Document:
++++++++

But the page interactivity is poisonously bad.

\- There's a share bar at the bottom which collapses distractingly on first
scroll.

\- The share bar is hover-sensitive, and 'expands' by changing what's under
your cursor from a menu icon to a Facebook share link. I'd call "change under
cursor" a dark pattern, especially for a social share link.

\- The share menu icon looks like a "go to top of page" button, which lead me
to click it accidentally. Even if you notice the hover event and scroll over
to its new location, it animates as a button but does nothing!

\- There's an in-page 'X' to close back to the TechCrunch homepage, which is
odd. And it's an overlay that scrolls downpage with you, which is annoying -
especially since it sits on top of images.

\- It's got an animation on the X to show how far you've read, which is
distracting and pointless. When you hit the article bottom, it does a dramatic
and annoying transition to a checkmark.

\- If you scroll down too far, _the page closes_. It takes you back to the
homepage. Scrolling moves within a page, and should always be reversible by
scrolling back. Instead, they put a damn redirect on a scroll event!

\- And in 'dark patterns' territory, there's content below the bottom of the
scroll event! You're actively baited into triggering a terrible mechanic I've
never seen anywhere else.

++++++++

Provided material:
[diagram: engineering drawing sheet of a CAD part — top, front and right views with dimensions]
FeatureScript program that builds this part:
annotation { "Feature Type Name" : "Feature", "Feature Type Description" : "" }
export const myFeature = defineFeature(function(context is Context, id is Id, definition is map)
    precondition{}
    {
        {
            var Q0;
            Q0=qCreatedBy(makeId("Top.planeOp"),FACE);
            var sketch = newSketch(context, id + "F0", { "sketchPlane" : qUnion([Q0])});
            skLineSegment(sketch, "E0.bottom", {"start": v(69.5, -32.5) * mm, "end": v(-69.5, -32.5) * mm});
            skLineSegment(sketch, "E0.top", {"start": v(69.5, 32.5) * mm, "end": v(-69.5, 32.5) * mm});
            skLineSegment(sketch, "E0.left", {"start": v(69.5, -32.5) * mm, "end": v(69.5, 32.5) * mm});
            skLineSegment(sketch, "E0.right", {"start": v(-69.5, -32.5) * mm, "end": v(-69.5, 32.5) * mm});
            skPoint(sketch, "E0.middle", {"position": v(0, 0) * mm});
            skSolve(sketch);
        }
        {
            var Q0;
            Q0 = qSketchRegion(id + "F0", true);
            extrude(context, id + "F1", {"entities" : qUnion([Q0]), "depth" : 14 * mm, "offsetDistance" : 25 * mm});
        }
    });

++++++++

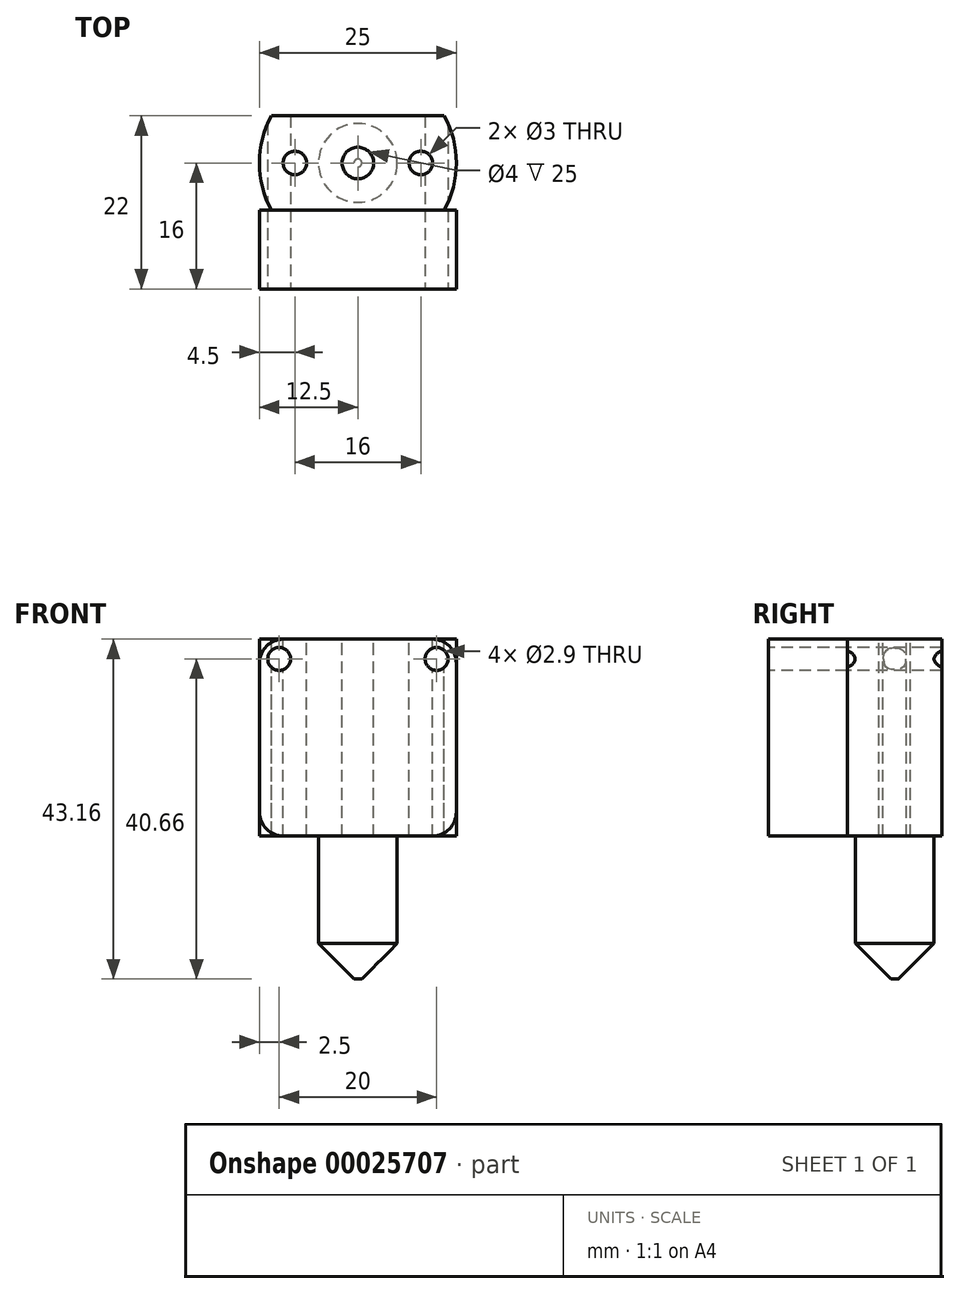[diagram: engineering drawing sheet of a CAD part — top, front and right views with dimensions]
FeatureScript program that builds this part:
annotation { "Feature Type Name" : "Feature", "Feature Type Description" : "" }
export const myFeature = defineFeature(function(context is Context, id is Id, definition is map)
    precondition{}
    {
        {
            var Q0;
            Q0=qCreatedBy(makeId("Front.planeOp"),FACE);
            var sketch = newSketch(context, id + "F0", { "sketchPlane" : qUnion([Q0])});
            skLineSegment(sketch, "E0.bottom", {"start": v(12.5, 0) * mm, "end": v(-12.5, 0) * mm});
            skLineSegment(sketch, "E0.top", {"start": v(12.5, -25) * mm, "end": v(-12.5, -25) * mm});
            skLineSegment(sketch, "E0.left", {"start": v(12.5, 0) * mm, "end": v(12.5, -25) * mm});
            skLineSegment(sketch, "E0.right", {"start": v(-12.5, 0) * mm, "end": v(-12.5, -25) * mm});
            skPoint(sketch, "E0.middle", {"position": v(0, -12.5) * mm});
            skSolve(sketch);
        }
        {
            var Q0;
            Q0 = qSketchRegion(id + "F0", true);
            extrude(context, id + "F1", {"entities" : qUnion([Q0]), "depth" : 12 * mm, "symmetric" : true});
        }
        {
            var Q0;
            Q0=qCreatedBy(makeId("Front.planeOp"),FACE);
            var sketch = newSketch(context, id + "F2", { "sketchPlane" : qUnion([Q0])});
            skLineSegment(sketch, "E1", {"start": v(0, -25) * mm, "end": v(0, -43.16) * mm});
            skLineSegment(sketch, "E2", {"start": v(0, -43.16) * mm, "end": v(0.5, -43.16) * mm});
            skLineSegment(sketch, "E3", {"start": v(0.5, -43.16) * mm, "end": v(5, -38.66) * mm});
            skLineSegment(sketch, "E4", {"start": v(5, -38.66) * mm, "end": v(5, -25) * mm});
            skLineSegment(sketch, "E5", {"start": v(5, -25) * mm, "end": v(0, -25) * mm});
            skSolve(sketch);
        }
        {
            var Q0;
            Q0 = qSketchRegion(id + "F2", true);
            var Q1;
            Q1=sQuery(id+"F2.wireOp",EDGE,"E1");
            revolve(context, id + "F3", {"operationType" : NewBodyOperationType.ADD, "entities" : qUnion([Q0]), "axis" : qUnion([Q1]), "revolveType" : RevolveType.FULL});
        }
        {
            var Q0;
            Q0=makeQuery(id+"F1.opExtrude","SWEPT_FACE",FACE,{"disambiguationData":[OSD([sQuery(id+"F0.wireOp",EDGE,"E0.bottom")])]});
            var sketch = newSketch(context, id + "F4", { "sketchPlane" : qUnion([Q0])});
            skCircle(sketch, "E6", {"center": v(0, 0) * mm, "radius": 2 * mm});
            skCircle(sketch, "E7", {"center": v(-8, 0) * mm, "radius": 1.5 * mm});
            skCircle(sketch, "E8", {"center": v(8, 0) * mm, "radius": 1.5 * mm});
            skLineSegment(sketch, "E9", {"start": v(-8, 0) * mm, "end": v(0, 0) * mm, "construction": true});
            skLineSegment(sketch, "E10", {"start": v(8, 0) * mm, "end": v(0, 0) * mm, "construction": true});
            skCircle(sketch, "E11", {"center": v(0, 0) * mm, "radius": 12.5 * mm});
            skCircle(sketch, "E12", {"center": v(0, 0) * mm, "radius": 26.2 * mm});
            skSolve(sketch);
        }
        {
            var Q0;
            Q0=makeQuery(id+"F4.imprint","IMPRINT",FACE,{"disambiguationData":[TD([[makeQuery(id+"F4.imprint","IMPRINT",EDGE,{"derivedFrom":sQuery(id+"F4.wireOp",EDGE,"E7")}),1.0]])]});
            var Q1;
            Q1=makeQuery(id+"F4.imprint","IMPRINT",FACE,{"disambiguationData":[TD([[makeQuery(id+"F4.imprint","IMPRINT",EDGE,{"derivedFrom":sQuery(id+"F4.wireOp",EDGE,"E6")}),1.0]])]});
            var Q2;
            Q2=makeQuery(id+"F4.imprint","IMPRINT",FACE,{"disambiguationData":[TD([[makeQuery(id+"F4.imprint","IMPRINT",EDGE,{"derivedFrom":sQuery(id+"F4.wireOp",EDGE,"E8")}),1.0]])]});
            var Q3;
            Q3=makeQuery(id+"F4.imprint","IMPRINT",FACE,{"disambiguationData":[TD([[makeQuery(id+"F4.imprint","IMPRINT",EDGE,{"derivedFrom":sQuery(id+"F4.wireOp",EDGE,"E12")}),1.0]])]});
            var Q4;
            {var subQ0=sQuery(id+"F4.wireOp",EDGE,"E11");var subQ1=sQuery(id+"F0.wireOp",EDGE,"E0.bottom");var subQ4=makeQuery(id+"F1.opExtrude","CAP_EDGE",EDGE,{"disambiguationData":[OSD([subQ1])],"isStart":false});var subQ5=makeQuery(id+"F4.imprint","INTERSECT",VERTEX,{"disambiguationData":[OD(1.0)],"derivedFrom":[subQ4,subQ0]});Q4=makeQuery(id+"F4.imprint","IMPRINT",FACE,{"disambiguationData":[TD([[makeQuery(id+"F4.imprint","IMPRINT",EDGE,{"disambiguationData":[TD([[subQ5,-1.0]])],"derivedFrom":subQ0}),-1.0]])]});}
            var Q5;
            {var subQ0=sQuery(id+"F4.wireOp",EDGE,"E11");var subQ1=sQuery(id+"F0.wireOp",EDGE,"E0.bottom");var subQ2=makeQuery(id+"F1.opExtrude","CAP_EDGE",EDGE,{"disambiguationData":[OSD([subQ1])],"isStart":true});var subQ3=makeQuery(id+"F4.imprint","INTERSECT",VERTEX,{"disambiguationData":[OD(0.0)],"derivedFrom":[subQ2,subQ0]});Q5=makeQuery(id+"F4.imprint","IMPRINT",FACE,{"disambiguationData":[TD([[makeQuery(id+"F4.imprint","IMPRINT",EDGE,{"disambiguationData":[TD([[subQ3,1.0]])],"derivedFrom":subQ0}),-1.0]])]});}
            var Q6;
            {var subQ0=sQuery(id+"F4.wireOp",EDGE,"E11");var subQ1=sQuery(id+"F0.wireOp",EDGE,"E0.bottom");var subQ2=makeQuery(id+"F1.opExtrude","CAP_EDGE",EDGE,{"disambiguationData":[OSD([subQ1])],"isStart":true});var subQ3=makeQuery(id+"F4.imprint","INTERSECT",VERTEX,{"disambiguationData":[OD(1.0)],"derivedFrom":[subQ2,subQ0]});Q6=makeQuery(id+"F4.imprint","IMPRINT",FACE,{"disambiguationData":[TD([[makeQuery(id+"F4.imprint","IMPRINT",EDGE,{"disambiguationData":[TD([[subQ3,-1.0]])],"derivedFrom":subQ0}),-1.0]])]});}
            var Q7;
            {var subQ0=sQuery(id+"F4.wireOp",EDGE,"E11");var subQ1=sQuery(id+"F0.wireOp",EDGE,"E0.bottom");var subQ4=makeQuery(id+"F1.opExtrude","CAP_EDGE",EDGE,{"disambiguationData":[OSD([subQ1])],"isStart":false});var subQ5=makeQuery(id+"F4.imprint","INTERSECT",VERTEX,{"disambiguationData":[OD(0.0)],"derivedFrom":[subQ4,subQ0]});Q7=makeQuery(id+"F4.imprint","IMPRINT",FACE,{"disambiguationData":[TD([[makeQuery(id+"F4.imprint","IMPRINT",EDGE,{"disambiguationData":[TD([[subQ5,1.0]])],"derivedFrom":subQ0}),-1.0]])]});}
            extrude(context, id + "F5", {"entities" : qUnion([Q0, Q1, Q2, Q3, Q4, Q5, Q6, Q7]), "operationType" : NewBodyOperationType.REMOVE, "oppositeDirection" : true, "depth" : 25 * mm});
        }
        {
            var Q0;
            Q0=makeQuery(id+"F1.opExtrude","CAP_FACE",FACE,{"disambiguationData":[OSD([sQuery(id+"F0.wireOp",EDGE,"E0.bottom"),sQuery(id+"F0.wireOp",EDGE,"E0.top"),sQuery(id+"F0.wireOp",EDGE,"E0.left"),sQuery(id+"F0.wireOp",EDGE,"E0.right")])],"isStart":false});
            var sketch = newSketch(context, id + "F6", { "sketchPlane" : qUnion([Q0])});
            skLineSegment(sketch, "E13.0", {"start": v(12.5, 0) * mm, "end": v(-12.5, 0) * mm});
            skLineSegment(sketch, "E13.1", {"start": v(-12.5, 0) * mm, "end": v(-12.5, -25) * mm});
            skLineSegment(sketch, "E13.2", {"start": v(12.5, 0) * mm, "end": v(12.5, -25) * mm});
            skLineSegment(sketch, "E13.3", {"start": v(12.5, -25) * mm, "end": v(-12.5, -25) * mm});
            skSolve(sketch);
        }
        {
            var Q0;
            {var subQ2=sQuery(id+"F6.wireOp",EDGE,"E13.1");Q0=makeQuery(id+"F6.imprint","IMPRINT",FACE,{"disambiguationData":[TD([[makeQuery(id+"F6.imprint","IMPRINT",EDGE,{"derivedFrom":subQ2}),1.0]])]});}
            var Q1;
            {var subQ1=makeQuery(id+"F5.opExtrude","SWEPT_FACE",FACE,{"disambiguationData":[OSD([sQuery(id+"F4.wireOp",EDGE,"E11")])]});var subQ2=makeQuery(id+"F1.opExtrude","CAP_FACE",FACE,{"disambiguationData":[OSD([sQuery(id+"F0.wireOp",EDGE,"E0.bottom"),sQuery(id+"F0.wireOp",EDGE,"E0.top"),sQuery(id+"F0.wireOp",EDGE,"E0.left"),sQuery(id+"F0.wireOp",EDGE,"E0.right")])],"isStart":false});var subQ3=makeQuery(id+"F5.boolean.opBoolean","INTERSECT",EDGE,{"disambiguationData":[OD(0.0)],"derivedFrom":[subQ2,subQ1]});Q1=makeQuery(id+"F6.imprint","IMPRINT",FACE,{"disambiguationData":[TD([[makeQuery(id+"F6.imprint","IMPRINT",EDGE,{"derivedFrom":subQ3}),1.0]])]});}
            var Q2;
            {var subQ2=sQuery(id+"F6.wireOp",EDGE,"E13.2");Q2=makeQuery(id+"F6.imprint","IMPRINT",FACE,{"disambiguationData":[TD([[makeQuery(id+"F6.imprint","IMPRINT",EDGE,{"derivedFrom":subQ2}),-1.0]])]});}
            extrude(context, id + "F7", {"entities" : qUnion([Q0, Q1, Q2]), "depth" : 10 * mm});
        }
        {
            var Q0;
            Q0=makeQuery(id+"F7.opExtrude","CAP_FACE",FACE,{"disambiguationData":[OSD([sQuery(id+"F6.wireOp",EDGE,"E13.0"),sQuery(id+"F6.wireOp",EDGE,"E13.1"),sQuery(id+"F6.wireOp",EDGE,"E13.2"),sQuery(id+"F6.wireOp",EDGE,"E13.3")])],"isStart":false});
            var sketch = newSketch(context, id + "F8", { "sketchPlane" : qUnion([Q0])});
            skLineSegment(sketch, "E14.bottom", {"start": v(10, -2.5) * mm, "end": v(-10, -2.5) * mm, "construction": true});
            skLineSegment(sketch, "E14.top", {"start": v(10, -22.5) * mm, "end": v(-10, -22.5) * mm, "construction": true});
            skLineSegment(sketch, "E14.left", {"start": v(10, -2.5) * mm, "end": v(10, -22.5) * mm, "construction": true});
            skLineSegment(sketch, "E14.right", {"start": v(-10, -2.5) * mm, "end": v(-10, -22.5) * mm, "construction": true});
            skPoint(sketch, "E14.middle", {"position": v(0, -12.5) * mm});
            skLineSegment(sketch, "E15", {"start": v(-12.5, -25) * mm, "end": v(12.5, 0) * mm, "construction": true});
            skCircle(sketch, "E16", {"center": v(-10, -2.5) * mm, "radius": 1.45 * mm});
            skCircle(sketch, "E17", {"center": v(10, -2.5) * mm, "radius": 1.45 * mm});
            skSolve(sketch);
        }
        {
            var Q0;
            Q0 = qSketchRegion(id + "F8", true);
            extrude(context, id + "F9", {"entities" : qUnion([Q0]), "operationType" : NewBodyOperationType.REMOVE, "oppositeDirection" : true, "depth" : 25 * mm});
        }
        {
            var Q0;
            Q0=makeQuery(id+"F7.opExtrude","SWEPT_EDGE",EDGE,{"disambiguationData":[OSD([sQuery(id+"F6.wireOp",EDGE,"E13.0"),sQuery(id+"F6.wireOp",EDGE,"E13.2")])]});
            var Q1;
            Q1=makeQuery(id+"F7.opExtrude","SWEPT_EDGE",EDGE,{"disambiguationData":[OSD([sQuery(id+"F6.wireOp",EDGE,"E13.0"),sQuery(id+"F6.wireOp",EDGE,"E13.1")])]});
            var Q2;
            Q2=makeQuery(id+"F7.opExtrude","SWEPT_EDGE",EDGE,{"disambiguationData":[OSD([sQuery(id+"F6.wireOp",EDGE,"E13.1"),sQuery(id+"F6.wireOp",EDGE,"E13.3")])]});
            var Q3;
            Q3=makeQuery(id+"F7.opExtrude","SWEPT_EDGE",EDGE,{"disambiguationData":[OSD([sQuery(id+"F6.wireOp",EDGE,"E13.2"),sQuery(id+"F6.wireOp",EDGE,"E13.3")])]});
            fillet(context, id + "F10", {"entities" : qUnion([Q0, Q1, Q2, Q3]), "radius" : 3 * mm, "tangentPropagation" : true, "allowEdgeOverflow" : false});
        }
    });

++++++++

Repeat the passage of the page critique starting at "But the page" and ending at "but does nothing!", word for word. The listing is separate material with no connection to the page critique.

But the page interactivity is poisonously bad.

\- There's a share bar at the bottom which collapses distractingly on first
scroll.

\- The share bar is hover-sensitive, and 'expands' by changing what's under
your cursor from a menu icon to a Facebook share link. I'd call "change under
cursor" a dark pattern, especially for a social share link.

\- The share menu icon looks like a "go to top of page" button, which lead me
to click it accidentally. Even if you notice the hover event and scroll over
to its new location, it animates as a button but does nothing!